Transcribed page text
────────────────────

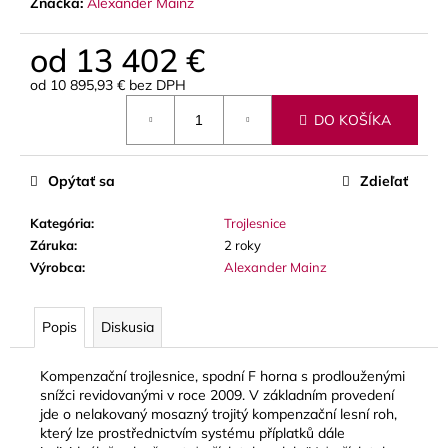
č
Značka:
Alexander Mainz
a
m
od
13 402 €
e
od
10 895,93 €
bez DPH
Jednotková
DO KOŠÍKA
cena:
STAGG
BATON
BOX
PUZDRO
Opýtať sa
Zdieľať
NA
DIRIGENTSKÚ
Kategória
:
Trojlesnice
TAKTOVKU
Záruka
:
2 roky
16
Výrobca
:
Alexander Mainz
€
Popis
Diskusia
Kompenzační trojlesnice, spodní F horna s prodlouženými
snížci revidovanými v roce 2009. V základním provedení
jde o nelakovaný mosazný trojitý kompenzační lesní roh,
který lze prostřednictvím systému příplatků dále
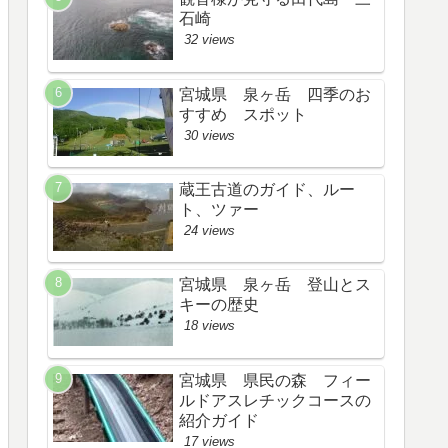
石崎
32 views
宮城県 泉ヶ岳 四季のお
すすめ スポット
30 views
蔵王古道のガイド、ルー
ト、ツァー
24 views
宮城県 泉ヶ岳 登山とス
キーの歴史
18 views
宮城県 県民の森 フィー
ルドアスレチックコースの
紹介ガイド
17 views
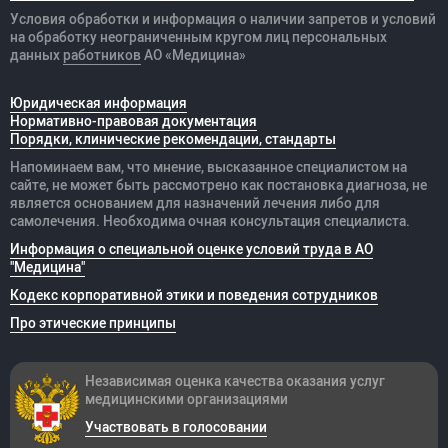
Условия обработки и информация о наличии запретов и условий
на обработку неограниченным кругом лиц персональных
данных
работников
АО «Медицина»
Юридическая информация
Нормативно-правовая документация
Порядки, клинические рекомендации, стандарты
Напоминаем вам, что мнение, высказанное специалистом на
сайте, не может быть рассмотрено как постановка диагноза, не
является основанием для назначений лечения либо для
самолечения. Необходима очная консультация специалиста.
Информация о специальной оценке условий труда в АО
"Медицина"
Кодекс корпоративной этики и поведения сотрудников
Про этические принципы
Независимая оценка качества оказания
услуг
медицинскими организациями
Участвовать в голосовании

────────────────────

**Exercise:**
Count the lines in the data above that contain the string "условий", treating uppercase and lowercase letters as different. Reply with the number only.

**Finished exercise:**
2